▶ [Exercise description]: Look through the material below. Return exactly the lines from the one with "Pick a perk" through the one with "left_click(562, 207)", both included.

▶ [Records provided]:
——————
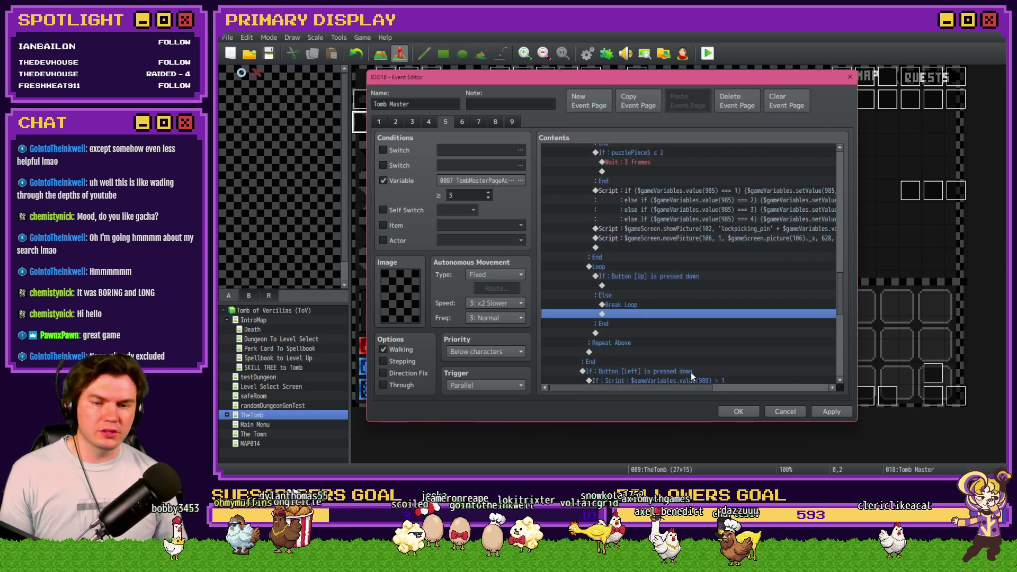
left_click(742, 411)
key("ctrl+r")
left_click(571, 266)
——————
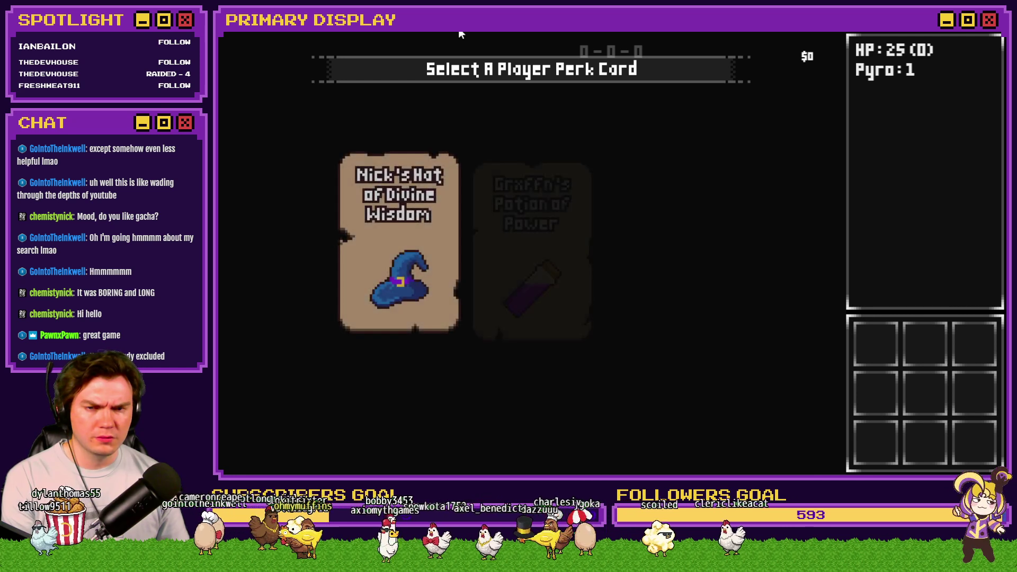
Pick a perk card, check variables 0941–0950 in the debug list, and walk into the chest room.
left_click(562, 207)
——————
▶ [Written answer]:
Pick a perk card, check variables 0941–0950 in the debug list, and walk into the chest room.
left_click(562, 207)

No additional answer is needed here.